*** Block opens ***
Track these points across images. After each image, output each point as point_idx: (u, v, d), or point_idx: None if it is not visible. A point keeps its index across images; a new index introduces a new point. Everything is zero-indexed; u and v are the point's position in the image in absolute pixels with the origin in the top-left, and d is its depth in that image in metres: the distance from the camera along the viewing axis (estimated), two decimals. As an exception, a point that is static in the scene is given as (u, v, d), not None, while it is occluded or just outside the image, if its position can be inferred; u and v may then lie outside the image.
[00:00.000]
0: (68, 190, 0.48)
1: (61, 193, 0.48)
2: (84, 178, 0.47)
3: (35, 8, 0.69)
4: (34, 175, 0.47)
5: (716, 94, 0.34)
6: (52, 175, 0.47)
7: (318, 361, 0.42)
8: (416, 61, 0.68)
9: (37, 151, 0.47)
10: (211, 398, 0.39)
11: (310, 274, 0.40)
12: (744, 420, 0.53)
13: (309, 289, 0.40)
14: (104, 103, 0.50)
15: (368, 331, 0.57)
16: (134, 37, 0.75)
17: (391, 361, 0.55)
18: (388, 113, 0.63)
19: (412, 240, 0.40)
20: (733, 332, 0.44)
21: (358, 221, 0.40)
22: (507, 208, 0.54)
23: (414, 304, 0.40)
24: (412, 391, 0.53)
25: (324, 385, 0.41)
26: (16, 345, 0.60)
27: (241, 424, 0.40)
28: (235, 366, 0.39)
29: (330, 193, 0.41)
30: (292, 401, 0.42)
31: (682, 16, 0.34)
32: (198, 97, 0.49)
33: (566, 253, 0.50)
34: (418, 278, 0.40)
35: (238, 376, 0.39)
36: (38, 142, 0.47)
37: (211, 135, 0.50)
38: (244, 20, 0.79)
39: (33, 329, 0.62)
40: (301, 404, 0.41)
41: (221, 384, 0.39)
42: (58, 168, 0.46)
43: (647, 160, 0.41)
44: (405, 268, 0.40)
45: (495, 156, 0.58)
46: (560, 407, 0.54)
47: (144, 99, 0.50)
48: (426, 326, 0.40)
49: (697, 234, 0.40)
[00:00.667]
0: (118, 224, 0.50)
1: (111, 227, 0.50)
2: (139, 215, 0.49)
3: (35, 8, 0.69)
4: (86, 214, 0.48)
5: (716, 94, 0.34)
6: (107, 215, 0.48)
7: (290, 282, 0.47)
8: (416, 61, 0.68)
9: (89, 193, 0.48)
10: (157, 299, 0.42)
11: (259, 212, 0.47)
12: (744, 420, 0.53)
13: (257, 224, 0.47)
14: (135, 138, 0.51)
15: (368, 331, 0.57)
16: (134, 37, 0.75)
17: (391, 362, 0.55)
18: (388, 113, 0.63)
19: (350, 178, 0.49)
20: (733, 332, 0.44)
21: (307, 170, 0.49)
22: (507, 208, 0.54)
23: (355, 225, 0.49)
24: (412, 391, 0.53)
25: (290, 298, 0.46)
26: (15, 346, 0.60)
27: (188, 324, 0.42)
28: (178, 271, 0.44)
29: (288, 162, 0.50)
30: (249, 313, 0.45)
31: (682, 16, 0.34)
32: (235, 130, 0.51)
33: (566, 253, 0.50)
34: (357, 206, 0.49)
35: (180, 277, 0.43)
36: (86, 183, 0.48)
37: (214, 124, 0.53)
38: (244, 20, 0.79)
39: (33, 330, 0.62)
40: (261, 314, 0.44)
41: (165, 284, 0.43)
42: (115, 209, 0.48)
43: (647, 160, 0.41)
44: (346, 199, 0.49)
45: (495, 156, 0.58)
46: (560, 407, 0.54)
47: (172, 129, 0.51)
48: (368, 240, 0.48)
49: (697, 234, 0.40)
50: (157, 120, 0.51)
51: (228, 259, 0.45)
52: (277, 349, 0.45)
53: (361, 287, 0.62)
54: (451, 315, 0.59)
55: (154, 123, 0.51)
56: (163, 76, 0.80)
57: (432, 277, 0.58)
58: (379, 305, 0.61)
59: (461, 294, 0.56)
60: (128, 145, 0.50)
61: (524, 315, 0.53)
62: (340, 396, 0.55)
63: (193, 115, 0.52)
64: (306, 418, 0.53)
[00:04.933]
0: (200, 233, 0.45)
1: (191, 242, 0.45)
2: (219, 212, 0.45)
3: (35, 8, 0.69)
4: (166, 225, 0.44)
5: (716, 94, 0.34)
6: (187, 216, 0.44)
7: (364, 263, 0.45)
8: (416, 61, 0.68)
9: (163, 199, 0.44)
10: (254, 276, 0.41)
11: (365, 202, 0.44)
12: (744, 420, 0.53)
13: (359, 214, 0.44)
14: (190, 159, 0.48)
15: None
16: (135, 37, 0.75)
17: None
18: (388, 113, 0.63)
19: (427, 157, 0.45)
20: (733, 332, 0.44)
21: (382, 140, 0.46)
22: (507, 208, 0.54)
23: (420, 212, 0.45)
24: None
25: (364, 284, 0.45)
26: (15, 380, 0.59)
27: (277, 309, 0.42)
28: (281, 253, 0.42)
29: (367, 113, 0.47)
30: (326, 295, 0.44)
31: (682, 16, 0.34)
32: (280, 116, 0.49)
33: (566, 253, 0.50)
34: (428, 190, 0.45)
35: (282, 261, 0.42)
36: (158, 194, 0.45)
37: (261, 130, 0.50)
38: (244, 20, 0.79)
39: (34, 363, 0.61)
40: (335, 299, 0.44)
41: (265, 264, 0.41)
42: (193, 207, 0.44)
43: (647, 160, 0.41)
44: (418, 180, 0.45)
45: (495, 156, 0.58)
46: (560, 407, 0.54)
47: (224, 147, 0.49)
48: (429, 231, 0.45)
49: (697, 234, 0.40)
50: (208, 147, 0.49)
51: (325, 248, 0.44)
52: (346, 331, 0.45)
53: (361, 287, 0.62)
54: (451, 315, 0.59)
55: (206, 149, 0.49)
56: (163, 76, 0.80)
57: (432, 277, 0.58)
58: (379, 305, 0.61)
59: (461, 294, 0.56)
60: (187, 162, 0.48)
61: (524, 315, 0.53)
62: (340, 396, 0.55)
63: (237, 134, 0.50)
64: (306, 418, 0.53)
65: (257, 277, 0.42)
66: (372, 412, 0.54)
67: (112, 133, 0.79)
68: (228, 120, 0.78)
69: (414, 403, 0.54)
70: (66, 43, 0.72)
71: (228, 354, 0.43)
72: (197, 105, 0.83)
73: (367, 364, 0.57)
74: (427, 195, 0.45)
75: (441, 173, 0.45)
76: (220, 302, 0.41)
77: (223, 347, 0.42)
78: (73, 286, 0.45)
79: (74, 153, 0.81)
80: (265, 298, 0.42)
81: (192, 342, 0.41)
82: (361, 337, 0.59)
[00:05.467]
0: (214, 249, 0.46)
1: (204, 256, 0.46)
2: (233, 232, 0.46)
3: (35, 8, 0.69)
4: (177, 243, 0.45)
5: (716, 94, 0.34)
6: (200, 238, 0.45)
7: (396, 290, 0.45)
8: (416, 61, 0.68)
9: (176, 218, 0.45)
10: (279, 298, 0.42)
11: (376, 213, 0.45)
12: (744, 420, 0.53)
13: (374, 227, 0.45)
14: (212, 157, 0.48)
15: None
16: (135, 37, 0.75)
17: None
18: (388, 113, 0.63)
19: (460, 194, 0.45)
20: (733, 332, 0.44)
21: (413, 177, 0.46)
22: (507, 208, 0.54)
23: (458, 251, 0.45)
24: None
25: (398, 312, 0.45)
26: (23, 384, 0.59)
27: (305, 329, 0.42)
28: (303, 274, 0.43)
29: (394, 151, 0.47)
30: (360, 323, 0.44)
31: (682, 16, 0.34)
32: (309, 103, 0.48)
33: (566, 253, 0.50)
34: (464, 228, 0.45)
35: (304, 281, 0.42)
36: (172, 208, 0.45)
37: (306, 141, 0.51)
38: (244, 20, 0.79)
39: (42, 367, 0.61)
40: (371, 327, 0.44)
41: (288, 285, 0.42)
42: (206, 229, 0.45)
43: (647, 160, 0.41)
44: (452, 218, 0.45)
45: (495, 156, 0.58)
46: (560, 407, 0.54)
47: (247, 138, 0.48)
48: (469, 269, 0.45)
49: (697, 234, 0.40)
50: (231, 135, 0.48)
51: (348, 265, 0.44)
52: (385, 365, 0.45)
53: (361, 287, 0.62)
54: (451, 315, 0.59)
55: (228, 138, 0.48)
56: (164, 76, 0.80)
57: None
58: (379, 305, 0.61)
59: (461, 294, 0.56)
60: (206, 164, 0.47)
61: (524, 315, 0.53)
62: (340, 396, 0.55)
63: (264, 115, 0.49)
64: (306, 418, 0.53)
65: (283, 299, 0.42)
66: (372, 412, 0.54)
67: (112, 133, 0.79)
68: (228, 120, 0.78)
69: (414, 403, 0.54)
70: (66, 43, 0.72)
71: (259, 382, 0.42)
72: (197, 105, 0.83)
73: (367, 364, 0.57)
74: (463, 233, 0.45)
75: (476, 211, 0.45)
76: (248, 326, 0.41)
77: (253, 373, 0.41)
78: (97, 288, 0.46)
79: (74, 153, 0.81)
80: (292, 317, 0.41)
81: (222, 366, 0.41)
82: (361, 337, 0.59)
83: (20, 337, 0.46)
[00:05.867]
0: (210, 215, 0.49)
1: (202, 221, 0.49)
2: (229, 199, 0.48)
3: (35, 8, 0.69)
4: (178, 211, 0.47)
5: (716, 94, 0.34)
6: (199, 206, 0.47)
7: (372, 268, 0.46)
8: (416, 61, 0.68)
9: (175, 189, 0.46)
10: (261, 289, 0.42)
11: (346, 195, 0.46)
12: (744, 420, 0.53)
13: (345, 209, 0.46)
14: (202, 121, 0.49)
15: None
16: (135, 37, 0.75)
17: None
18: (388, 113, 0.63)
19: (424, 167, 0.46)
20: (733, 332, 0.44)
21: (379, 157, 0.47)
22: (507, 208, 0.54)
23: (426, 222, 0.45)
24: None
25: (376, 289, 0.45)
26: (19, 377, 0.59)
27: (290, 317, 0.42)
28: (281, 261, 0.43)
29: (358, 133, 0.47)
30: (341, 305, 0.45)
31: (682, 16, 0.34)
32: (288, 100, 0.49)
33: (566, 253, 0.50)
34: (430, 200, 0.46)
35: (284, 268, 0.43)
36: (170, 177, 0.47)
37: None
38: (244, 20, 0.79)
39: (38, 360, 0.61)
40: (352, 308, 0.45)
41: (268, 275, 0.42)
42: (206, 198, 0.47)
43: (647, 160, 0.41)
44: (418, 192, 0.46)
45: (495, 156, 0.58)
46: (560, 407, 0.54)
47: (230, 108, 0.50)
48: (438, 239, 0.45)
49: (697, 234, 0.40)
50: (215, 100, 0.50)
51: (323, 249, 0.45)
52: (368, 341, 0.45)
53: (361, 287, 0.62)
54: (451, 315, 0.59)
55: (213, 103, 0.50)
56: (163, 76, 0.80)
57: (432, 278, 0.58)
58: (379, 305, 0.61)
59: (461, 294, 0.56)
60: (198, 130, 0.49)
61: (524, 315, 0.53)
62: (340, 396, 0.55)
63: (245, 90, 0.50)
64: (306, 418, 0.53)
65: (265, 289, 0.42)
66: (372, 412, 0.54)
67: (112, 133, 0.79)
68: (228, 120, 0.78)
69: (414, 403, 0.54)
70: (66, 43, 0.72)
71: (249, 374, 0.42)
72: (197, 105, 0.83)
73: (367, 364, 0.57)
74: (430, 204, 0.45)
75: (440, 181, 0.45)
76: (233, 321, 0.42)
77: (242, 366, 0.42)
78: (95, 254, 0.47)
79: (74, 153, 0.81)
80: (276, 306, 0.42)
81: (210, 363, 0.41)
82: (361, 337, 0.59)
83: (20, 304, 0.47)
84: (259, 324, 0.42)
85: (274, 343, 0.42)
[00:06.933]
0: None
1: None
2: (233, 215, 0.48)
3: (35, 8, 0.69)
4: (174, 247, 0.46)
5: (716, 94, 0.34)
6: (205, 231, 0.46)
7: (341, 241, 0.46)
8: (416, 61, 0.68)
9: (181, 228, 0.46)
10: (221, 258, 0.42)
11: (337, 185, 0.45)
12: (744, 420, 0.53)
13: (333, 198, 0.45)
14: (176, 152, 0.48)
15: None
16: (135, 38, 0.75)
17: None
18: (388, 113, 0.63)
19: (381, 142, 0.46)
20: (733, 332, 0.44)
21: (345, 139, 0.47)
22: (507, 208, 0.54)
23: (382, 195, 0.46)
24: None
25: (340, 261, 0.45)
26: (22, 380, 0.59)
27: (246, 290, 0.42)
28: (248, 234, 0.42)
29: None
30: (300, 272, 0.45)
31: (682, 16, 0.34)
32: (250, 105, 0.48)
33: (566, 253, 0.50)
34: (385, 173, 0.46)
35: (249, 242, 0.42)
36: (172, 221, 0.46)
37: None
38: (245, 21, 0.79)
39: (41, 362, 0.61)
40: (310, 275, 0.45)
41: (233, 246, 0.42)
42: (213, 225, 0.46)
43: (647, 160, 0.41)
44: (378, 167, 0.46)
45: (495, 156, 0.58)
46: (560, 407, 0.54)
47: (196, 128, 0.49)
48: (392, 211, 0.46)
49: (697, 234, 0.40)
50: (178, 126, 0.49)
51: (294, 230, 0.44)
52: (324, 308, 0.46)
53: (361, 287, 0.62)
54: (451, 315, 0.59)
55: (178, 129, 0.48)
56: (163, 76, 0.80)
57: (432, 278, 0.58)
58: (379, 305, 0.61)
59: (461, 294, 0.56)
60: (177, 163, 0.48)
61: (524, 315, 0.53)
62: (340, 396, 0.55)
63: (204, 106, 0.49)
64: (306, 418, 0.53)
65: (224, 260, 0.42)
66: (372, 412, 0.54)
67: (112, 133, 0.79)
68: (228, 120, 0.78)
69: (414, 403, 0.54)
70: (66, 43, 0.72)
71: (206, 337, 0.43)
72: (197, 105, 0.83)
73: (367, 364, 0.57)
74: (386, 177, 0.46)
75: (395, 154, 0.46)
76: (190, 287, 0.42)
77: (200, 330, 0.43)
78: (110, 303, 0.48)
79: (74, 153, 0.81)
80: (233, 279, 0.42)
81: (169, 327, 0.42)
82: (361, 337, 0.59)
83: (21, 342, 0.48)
*** Block closes ***
#### WHAT TO PRODUCE
Looking at the data above, return every line from the one with "32: (198, 97, 0.49)" down to the one with "[00:00.667]", exactly and inclusively.

#### TASK SOLUTION
32: (198, 97, 0.49)
33: (566, 253, 0.50)
34: (418, 278, 0.40)
35: (238, 376, 0.39)
36: (38, 142, 0.47)
37: (211, 135, 0.50)
38: (244, 20, 0.79)
39: (33, 329, 0.62)
40: (301, 404, 0.41)
41: (221, 384, 0.39)
42: (58, 168, 0.46)
43: (647, 160, 0.41)
44: (405, 268, 0.40)
45: (495, 156, 0.58)
46: (560, 407, 0.54)
47: (144, 99, 0.50)
48: (426, 326, 0.40)
49: (697, 234, 0.40)
[00:00.667]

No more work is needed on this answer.